The multimillionaire watch and jewelry entrepreneur had his heart set on the LaFerrari Aperta, the open-top version of the ferocious Italian V-12 supercar. It would cost $2.2 million, and only 200 would be built.

Lee reckoned he had a good shot at getting one. After all, he already owned a garage full of Ferraris, many bought directly from the factory, part of a $50 million car collection he had spent years assembling.

He had a solid relationship with a powerful local Ferrari dealer. He had visited the Ferrari factory and attended the Ferrari driving school in Italy.

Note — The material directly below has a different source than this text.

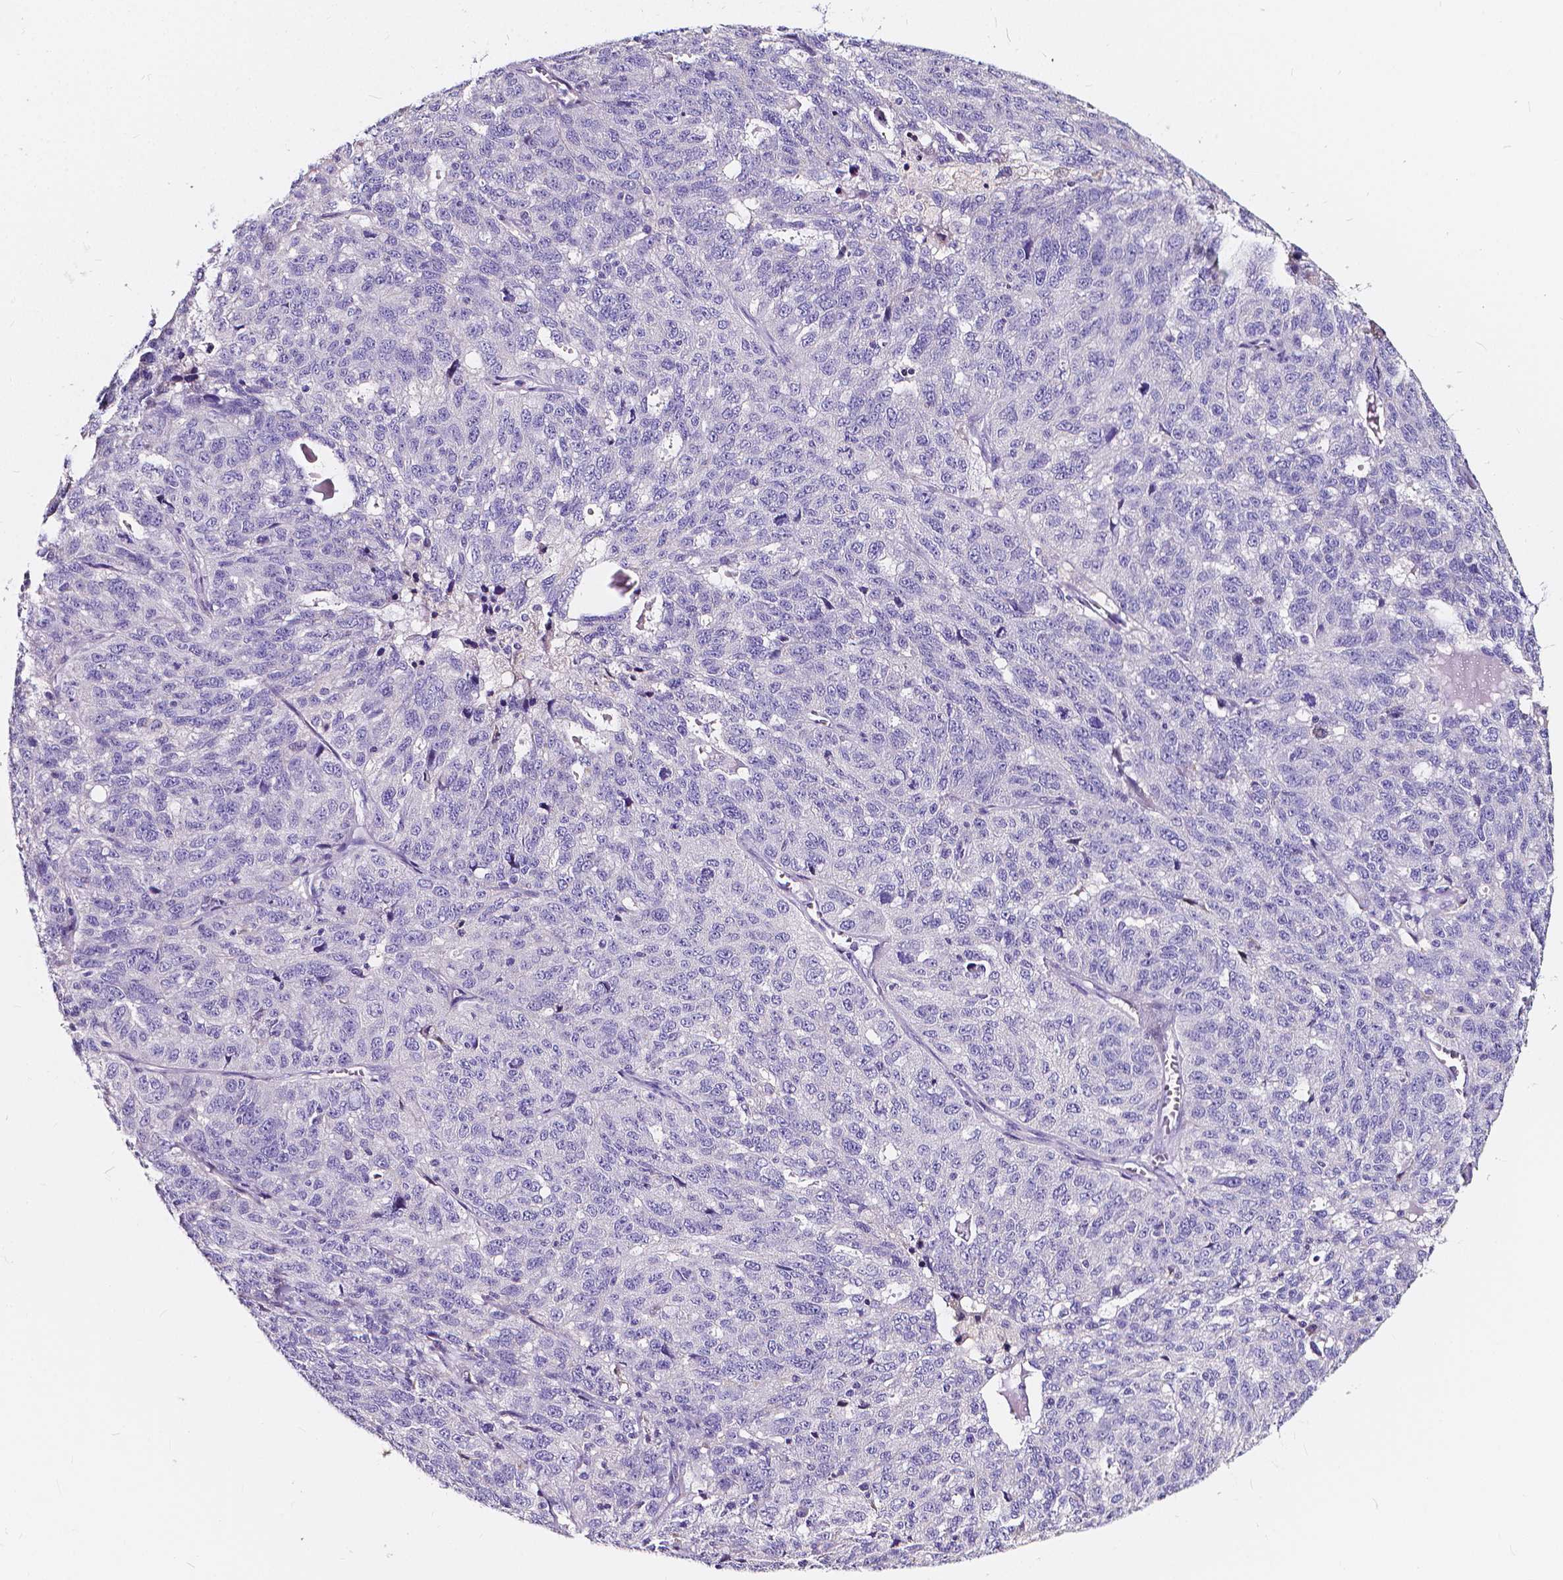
{"staining": {"intensity": "negative", "quantity": "none", "location": "none"}, "tissue": "ovarian cancer", "cell_type": "Tumor cells", "image_type": "cancer", "snomed": [{"axis": "morphology", "description": "Cystadenocarcinoma, serous, NOS"}, {"axis": "topography", "description": "Ovary"}], "caption": "Ovarian cancer (serous cystadenocarcinoma) stained for a protein using immunohistochemistry reveals no staining tumor cells.", "gene": "CLSTN2", "patient": {"sex": "female", "age": 71}}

He had purchased and restored vintage Ferraris and shown them at the Pebble Beach show in California and other exclusive concourse events.

He also recently had ordered four new Ferraris, hoping to improve his chances of getting on the exclusive and secret list of car collectors allowed to purchase one of the limited-run LaFerrari Aperta convertibles.

But Ferrari turned him down.

Arguably the world’s most recognizable exotic carmaker, Ferrari has mastered the art of exclusivity.

The lowest-priced vehicle in the current lineup is the California T, at about $210,000. By occasionally offering a high-priced, limited run of special sports cars, affordable to the 1 percent but offered only to a select few, the company adds catnip to its cachet — rewarding its most ardent consumers while beckoning new buyers to more quotidian cars offered at lower prices and in higher volume.

It’s a successful supply-and-demand formula. Last year, the company shipped only 8,014 cars worldwide, but reported net revenue of $3.4 billion. In other words, Ferrari can afford to be choosy about who gets its best cars.

“If you are not a current or previous Ferrari owner, you have no chance at all,” said collector David Christian, who for decades has raced and owned elite Italian cars. “I don’t care how much money you have.”

Lee doesn’t know exactly why he was denied a chance to buy an Aperta, and Ferrari declined to comment, except to say Lee was a valued client.

Bruce Meyer, a collector and member of the Petersen Automotive Museum board, sympathizes with the storied Italian company’s effort to control its own destiny.

“They’ve tried to keep their cars in the right hands, and they’ve done a good job of maintaining a brand of exclusivity,” said Meyer, who keeps several highly valuable Ferraris in his Beverly Hills stable.